The image is a kind of "prepackaged" virtual reality, with the preset events manipulated by the viewer. But the overall effect is one of edgy beauty rather than gimmickry. Her work "dematerializes the architecture" of the space by altering our perception of it. Working with images that are entirely digitally generated, things that haven't existed before, is an important element in Steinkamp's agenda to create a fantastic environment.
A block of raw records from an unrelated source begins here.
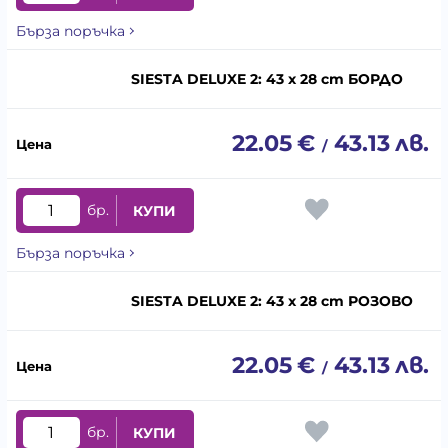
Бърза поръчка
SIESTA DELUXE 2: 43 x 28 cm БОРДО
22.05
€
43.13
лв.
/
бр.
КУПИ
Бърза поръчка
SIESTA DELUXE 2: 43 x 28 cm РОЗОВО
22.05
€
43.13
лв.
/
бр.
КУПИ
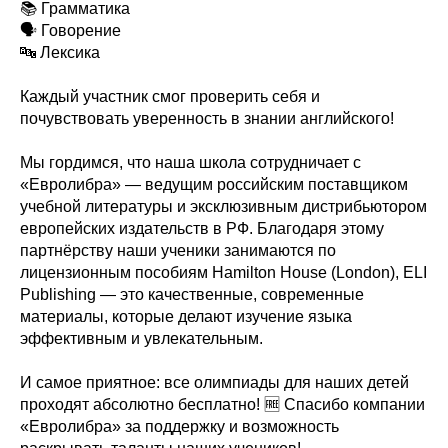
📚 Грамматика
🗣 Говорение
🔤 Лексика
Каждый участник смог проверить себя и
почувствовать уверенность в знании английского!
Мы гордимся, что наша школа сотрудничает с
«Евролибра» — ведущим российским поставщиком
учебной литературы и эксклюзивным дистрибьютором
европейских издательств в РФ. Благодаря этому
партнёрству наши ученики занимаются по
лицензионным пособиям Hamilton House (London), ELI
Publishing — это качественные, современные
материалы, которые делают изучение языка
эффективным и увлекательным.
И самое приятное: все олимпиады для наших детей
проходят абсолютно бесплатно! 🆓 Спасибо компании
«Евролибра» за поддержку и возможность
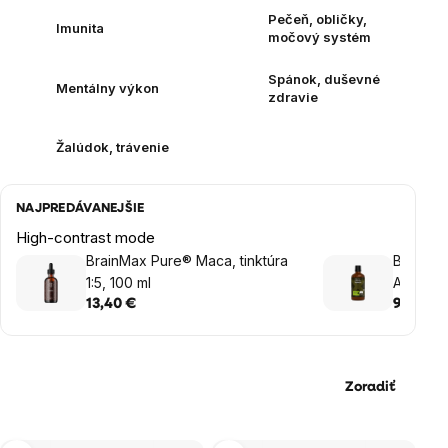
Pečeň, obličky,
Imunita
močový systém
Spánok, duševné
Mentálny výkon
zdravie
Žalúdok, trávenie
NAJPREDÁVANEJŠIE
High-contrast mode
BrainMax Pure® Maca, tinktúra
Brainmax
1:5, 100 ml
Alcohol 
100 ml
13,40 €
9,90 €
Zoradiť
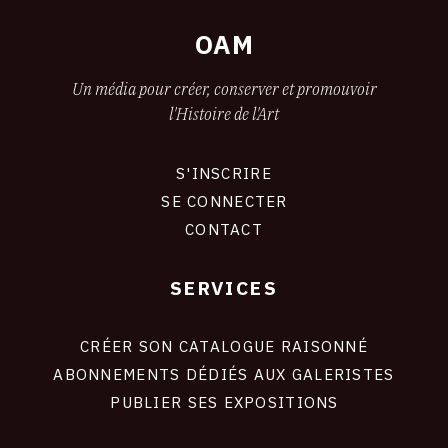
OAM
Un média pour créer, conserver et promouvoir
l'Histoire de l'Art
S'INSCRIRE
CONNEXION
SE CONNECTER
CONTACT
SERVICES
Footer
liens
site
CRÉER SON CATALOGUE RAISONNÉ
ABONNEMENTS DÉDIÉS AUX GALERISTES
PUBLIER SES EXPOSITIONS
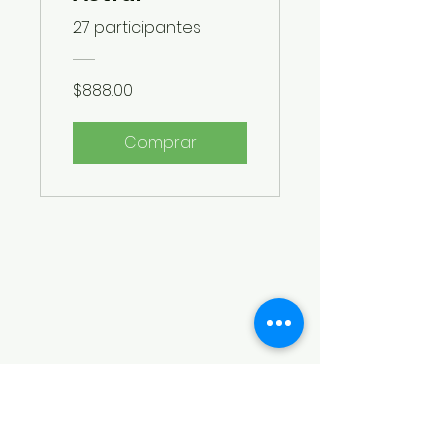
27 participantes
$888.00
Comprar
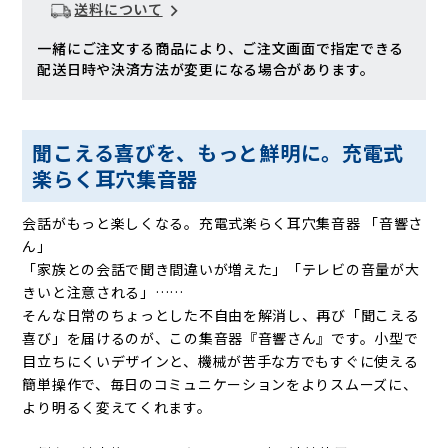
送料について
一緒にご注文する商品により、ご注文画面で指定できる
配送日時や決済方法が変更になる場合があります。
聞こえる喜びを、もっと鮮明に。充電式
楽らく耳穴集音器
会話がもっと楽しくなる。充電式楽らく耳穴集音器 「音響さ
ん」
「家族との会話で聞き間違いが増えた」「テレビの音量が大
きいと注意される」……
そんな日常のちょっとした不自由を解消し、再び「聞こえる
喜び」を届けるのが、この集音器『音響さん』です。小型で
目立ちにくいデザインと、機械が苦手な方でもすぐに使える
簡単操作で、毎日のコミュニケーションをよりスムーズに、
より明るく変えてくれます。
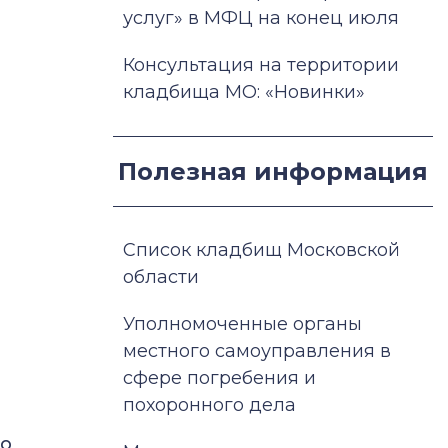
услуг» в МФЦ на конец июля
Консультация на территории
кладбища МО: «Новинки»
Полезная информация
Список кладбищ Московской
области
Уполномоченные органы
местного самоуправления в
сфере погребения и
похоронного дела
мо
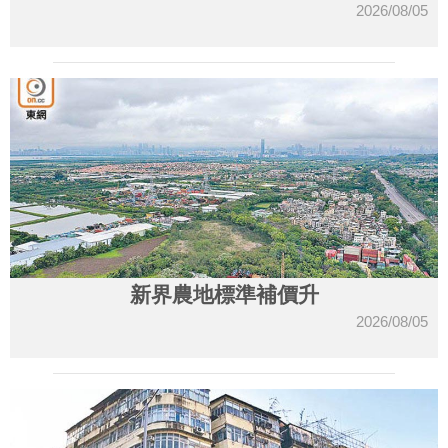
2026/08/05
新界農地標準補價升
2026/08/05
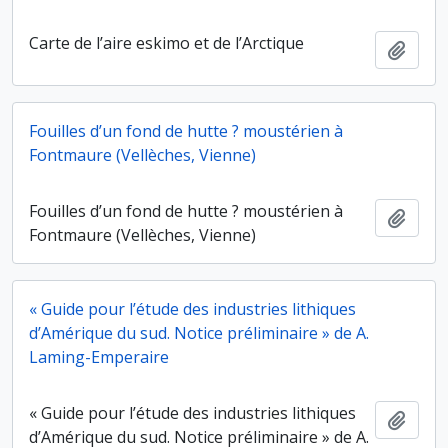
Carte de l’aire eskimo et de l’Arctique
Ajout
Fouilles d’un fond de hutte ? moustérien à
Fontmaure (Vellèches, Vienne)
Fouilles d’un fond de hutte ? moustérien à
Ajout
Fontmaure (Vellèches, Vienne)
« Guide pour l’étude des industries lithiques
d’Amérique du sud. Notice préliminaire » de A.
Laming-Emperaire
« Guide pour l’étude des industries lithiques
Ajout
d’Amérique du sud. Notice préliminaire » de A.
Sharon Engelstein, exhibiting at the Glassell School of Art, also is creating forms that haven't existed before, but hers feel like they could have. Using a three-dimensional modeling program called Rhino, Engelstein creates biomorphic shapes reminiscent of lab book diagrams of dividing cells or yeast colonies. Rounded forms sprout from other rounded forms to create figures that are part cartoon character, part organic life and part spaceship. Engelstein's creatures exist in a virtual space until she realizes the forms through various industrial processes. The small objects in the side gallery were rendered by stereolithography. The process, often used in industrial prototypes, creates a three-dimensional "print" when a computer-directed laser hardens resin into the desired form. The surface ridges of Engelstein's small objects provide faint evidence of the production process.

A static sort of spectacle exists in the main gallery, with two inflated sculptures manufactured by the same people who make the Michelin Man and giant Budweiser bottles. Twins (2000) is plopped on the floor like a fat, deformed puppy, and the bloated, budding forms of Boya are suspended in an ominous stasis. The only sound comes from the whirring fans that keep the forms "alive." (The fan for Twins looks like an orifice between two leglike appendages.) Both the small sculptures and the large inflated ones are a pristine white that conjures sculptural associations with the marble of classical statuary. Engelstein selected the color, or lack thereof, to allow the viewer to focus on the forms. And the forms look like the sun-bleached exoskeletons of a malformed Pokémon.

Spectacles are rarely conceived and executed by an individual; they require cooperation. In addition to musicians, Steinkamp works with architects and the exhibition venues to realize her work in a space. She brings in other artists and programmers to help solve problems (like creating sensors for an interactive swing set in Los Angeles). Engelstein is similarly collaborative. She calls up manufacturers directly, telling them what she wants and asking what is possible. She says the chance to work on a creative project proves enticing for many of them.